## Data shown
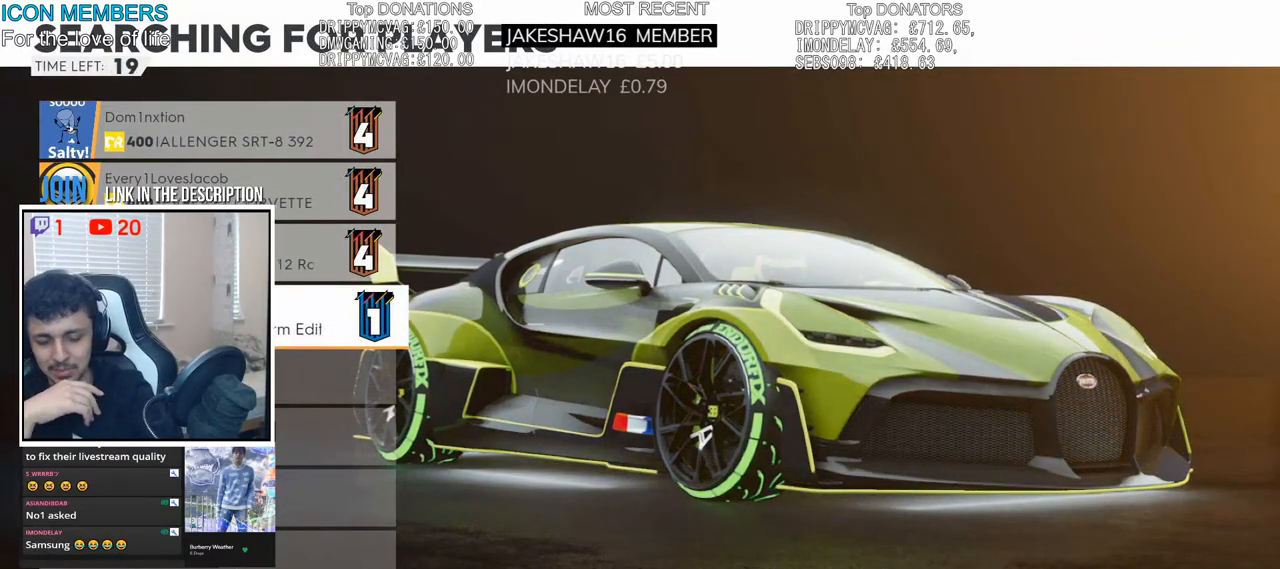
{"buttons": [], "left_stick": "center", "right_stick": "center", "events": []}
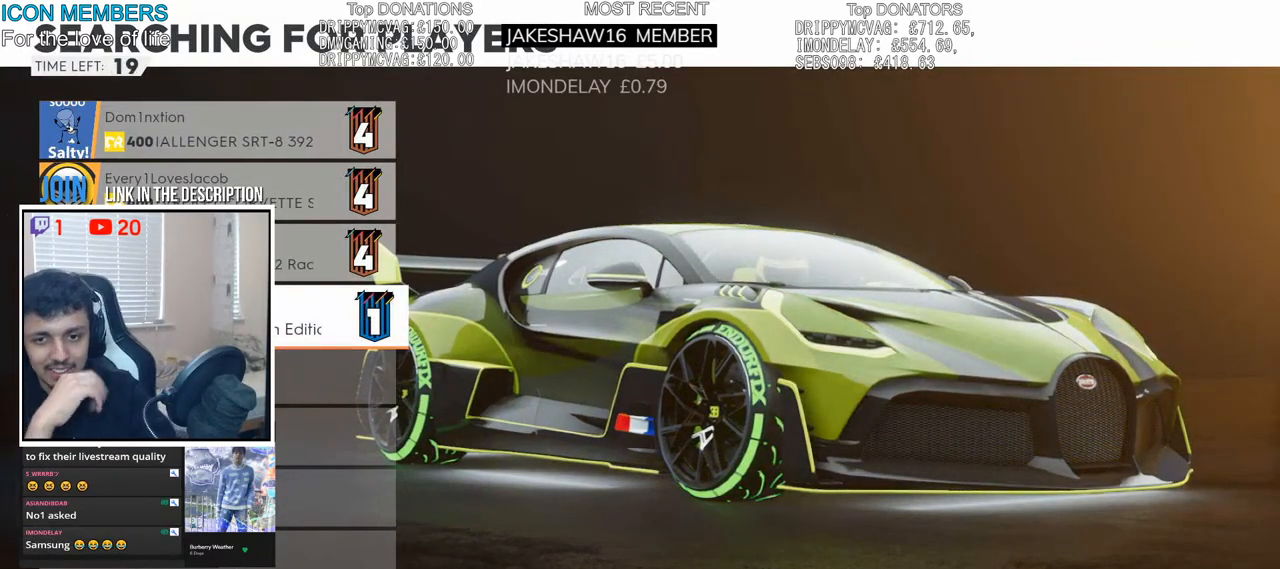
{"buttons": [], "left_stick": "center", "right_stick": "center", "events": [[83, "left_stick", "up-left"], [233, "left_stick", "center"]]}
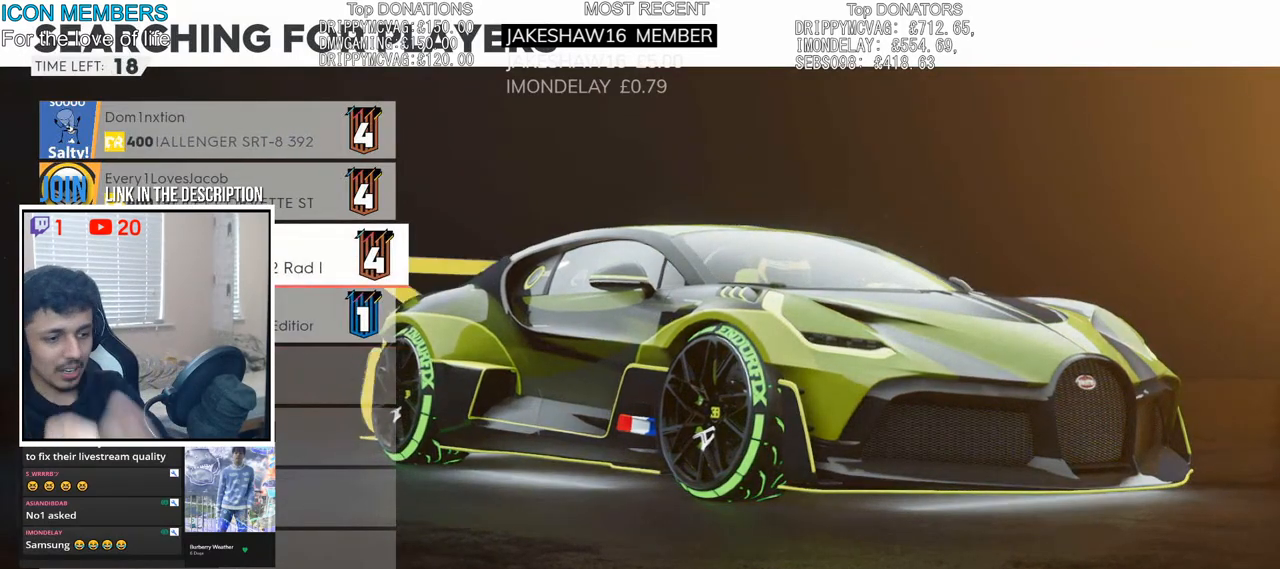
{"buttons": [], "left_stick": "up", "right_stick": "center", "events": [[150, "left_stick", "down"], [200, "left_stick", "center"], [433, "left_stick", "up"]]}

## Problem to work on
The task calls for duplicating the data exactly, with no images kept.

## Solution
{"buttons": [], "left_stick": "center", "right_stick": "center", "events": []}
{"buttons": [], "left_stick": "center", "right_stick": "center", "events": [[83, "left_stick", "up-left"], [233, "left_stick", "center"]]}
{"buttons": [], "left_stick": "up", "right_stick": "center", "events": [[150, "left_stick", "down"], [200, "left_stick", "center"], [433, "left_stick", "up"]]}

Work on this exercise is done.